8. Recurrent Neural Networks

So far we encountered two types of data: tabular data and image data. For the latter we designed specialized layers to take advantage of the regularity in them. In other words, if we were to permute the pixels in an image, it would be much more difficult to reason about its content of something that would look much like the background of a test pattern in the times of analog TV.

Most importantly, so far we tacitly assumed that our data are all drawn from some distribution, and all the examples are independently and identically distributed (i.i.d.). Unfortunately, this is not true for most data. For instance, the words in this paragraph are written in sequence, and it would be quite difficult to decipher its meaning if they were permuted randomly. Likewise, image frames in a video, the audio signal in a conversation, and the browsing behavior on a website, all follow sequential order. It is thus reasonable to assume that specialized models for such data will do better at describing them.

Another issue arises from the fact that we might not only receive a sequence as an input but rather might be expected to continue the sequence. For instance, the task could be to continue the series \(2, 4, 6, 8, 10, \ldots\) This is quite common in time series analysis, to predict the stock market, the fever curve of a patient, or the acceleration needed for a race car. Again we want to have models that can handle such data.

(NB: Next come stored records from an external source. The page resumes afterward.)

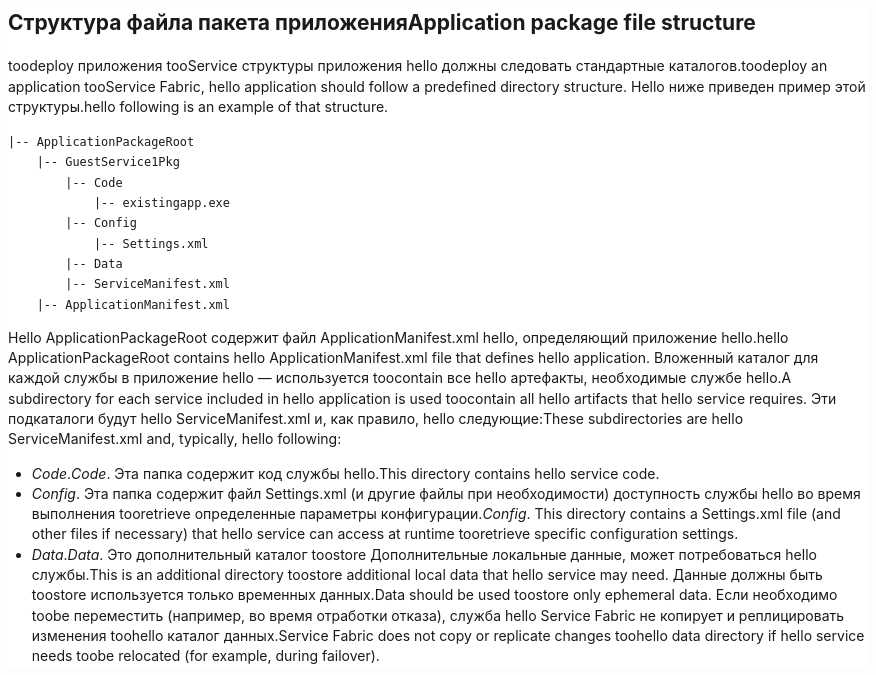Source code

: ## <a name="application-package-file-structure"></a><span data-ttu-id="f7f65-137">Структура файла пакета приложения</span><span class="sxs-lookup"><span data-stu-id="f7f65-137">Application package file structure</span></span>
<span data-ttu-id="f7f65-138">toodeploy приложения tooService структуры приложения hello должны следовать стандартные каталогов.</span><span class="sxs-lookup"><span data-stu-id="f7f65-138">toodeploy an application tooService Fabric, hello application should follow a predefined directory structure.</span></span> <span data-ttu-id="f7f65-139">Hello ниже приведен пример этой структуры.</span><span class="sxs-lookup"><span data-stu-id="f7f65-139">hello following is an example of that structure.</span></span>

```
|-- ApplicationPackageRoot
    |-- GuestService1Pkg
        |-- Code
            |-- existingapp.exe
        |-- Config
            |-- Settings.xml
        |-- Data
        |-- ServiceManifest.xml
    |-- ApplicationManifest.xml
```

<span data-ttu-id="f7f65-140">Hello ApplicationPackageRoot содержит файл ApplicationManifest.xml hello, определяющий приложение hello.</span><span class="sxs-lookup"><span data-stu-id="f7f65-140">hello ApplicationPackageRoot contains hello ApplicationManifest.xml file that defines hello application.</span></span> <span data-ttu-id="f7f65-141">Вложенный каталог для каждой службы в приложение hello — используется toocontain все hello артефакты, необходимые службе hello.</span><span class="sxs-lookup"><span data-stu-id="f7f65-141">A subdirectory for each service included in hello application is used toocontain all hello artifacts that hello service requires.</span></span> <span data-ttu-id="f7f65-142">Эти подкаталоги будут hello ServiceManifest.xml и, как правило, hello следующие:</span><span class="sxs-lookup"><span data-stu-id="f7f65-142">These subdirectories are hello ServiceManifest.xml and, typically, hello following:</span></span>

* <span data-ttu-id="f7f65-143">*Code*.</span><span class="sxs-lookup"><span data-stu-id="f7f65-143">*Code*.</span></span> <span data-ttu-id="f7f65-144">Эта папка содержит код службы hello.</span><span class="sxs-lookup"><span data-stu-id="f7f65-144">This directory contains hello service code.</span></span>
* <span data-ttu-id="f7f65-145">*Config*. Эта папка содержит файл Settings.xml (и другие файлы при необходимости) доступность службы hello во время выполнения tooretrieve определенные параметры конфигурации.</span><span class="sxs-lookup"><span data-stu-id="f7f65-145">*Config*. This directory contains a Settings.xml file (and other files if necessary) that hello service can access at runtime tooretrieve specific configuration settings.</span></span>
* <span data-ttu-id="f7f65-146">*Data*.</span><span class="sxs-lookup"><span data-stu-id="f7f65-146">*Data*.</span></span> <span data-ttu-id="f7f65-147">Это дополнительный каталог toostore Дополнительные локальные данные, может потребоваться hello службы.</span><span class="sxs-lookup"><span data-stu-id="f7f65-147">This is an additional directory toostore additional local data that hello service may need.</span></span> <span data-ttu-id="f7f65-148">Данные должны быть toostore используется только временных данных.</span><span class="sxs-lookup"><span data-stu-id="f7f65-148">Data should be used toostore only ephemeral data.</span></span> <span data-ttu-id="f7f65-149">Если необходимо toobe переместить (например, во время отработки отказа), служба hello Service Fabric не копирует и реплицировать изменения toohello каталог данных.</span><span class="sxs-lookup"><span data-stu-id="f7f65-149">Service Fabric does not copy or replicate changes toohello data directory if hello service needs toobe relocated (for example, during failover).</span></span>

In short, while CNNs can efficiently process spatial information, recurrent neural networks (RNNs) are designed to better handle sequential information. RNNs introduce state variables to store past information, together with the current inputs, to determine the current outputs.

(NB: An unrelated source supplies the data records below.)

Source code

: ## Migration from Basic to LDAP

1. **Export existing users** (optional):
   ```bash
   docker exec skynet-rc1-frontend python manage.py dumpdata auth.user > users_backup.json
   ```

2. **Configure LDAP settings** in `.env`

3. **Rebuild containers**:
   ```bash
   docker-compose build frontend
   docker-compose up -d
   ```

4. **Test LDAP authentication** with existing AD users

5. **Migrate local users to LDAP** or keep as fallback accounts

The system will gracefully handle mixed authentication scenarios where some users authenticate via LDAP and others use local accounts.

Many of the examples for using recurrent networks are based on text data. Hence, we will emphasize language models in this chapter. After a more formal review of sequence data we introduce practical techniques for preprocessing text data. Next, we discuss basic concepts of a language model and use this discussion as the inspiration for the design of RNNs. In the end, we describe the gradient calculation method for RNNs to explore problems that may be encountered when training such networks.